What Are Lichens And Mosses?

Lichens and mosses are small organisms that live almost everywhere, all over the world. They not only cover the surfaces of rocks or the forest floor, but they also often live on the trunks and branches of trees. Plants that live on other plants are called epiphytes, and epiphytic lichens and mosses grow in many forests, in all climate zones.

Mosses are plants, but they do not have roots like grasses or trees. Lichens, however, are not plants—they are composed of a fungus and a green alga (or a type of photosynthesizing bacteria) that live together as one organism. Without roots, lichens and mosses must take up water by collecting rainfall or the moisture from dew or fog. Rainfall, dew, and fog are not available all the time, but this is not a big problem for the epiphytes—they simply dry out and become inactive. When water is available again, they “wake up.” This is the main difference between lichens/mosses and plants like grasses or trees, which die when they dry out.

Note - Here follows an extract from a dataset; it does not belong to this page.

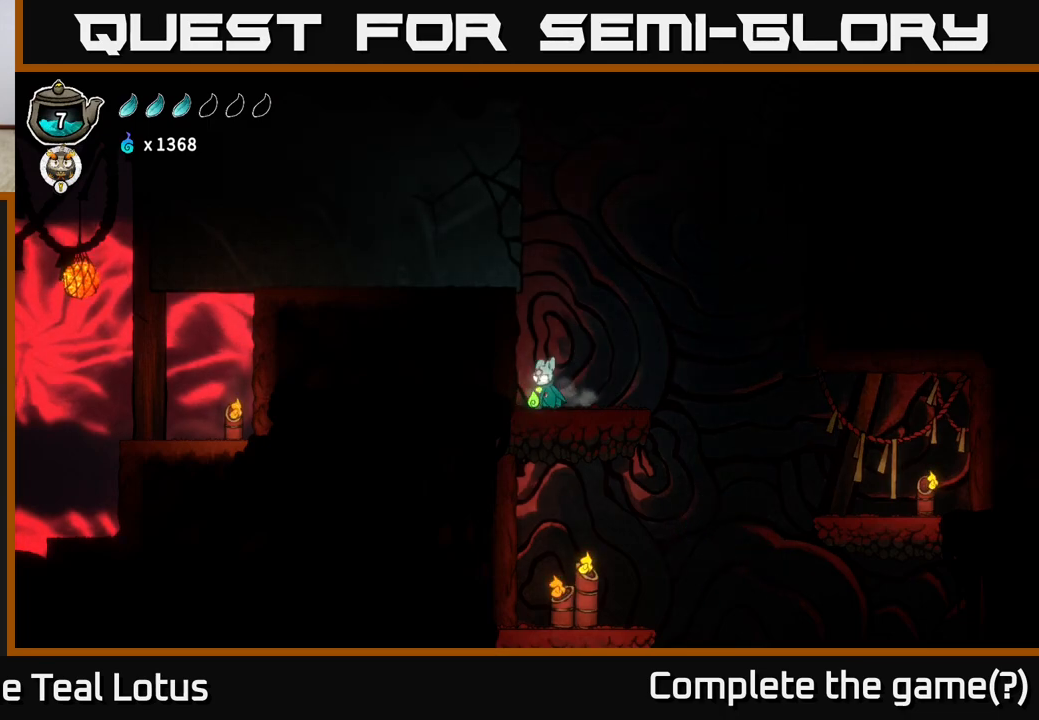
{"buttons": [], "left_stick": "center", "right_stick": "center", "events": [[50, "left_stick", "center"], [217, "left_stick", "up"], [417, "left_stick", "center"]]}
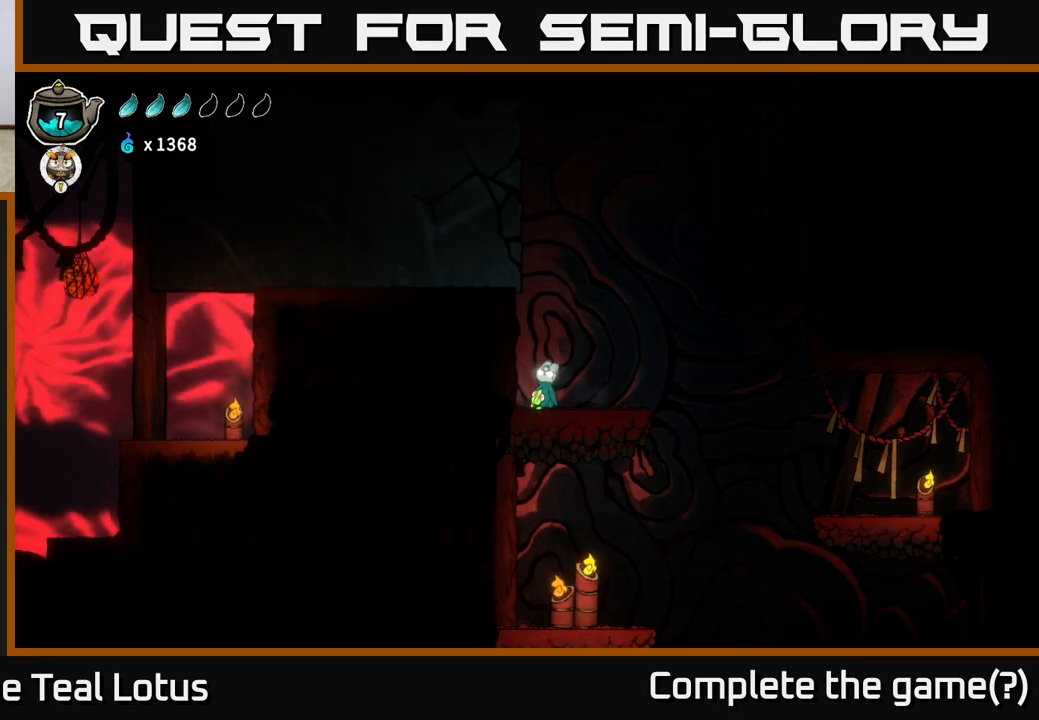
{"buttons": [], "left_stick": "center", "right_stick": "center", "events": []}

Are Lichens And Mosses Important For The Forest?

Even without roots, lichens, and mosses can have large impacts on the water cycle in forests. Like sponges, they soak up the water that collects on their surfaces. Since they are often bushy and have a large surface area, lichens and mosses can take up a lot of water. The water evaporates from their bodies back into the atmosphere. This means that the water does not enter the soil, so trees have less water available. However, the sponge effect of the epiphytes can also help trees: it cools the forest, because energy from warm air goes into the water, to turn it from liquid into vapor. This energy is then transported into the atmosphere as water vapor. Cooling of forest air can reduce heat stress for trees.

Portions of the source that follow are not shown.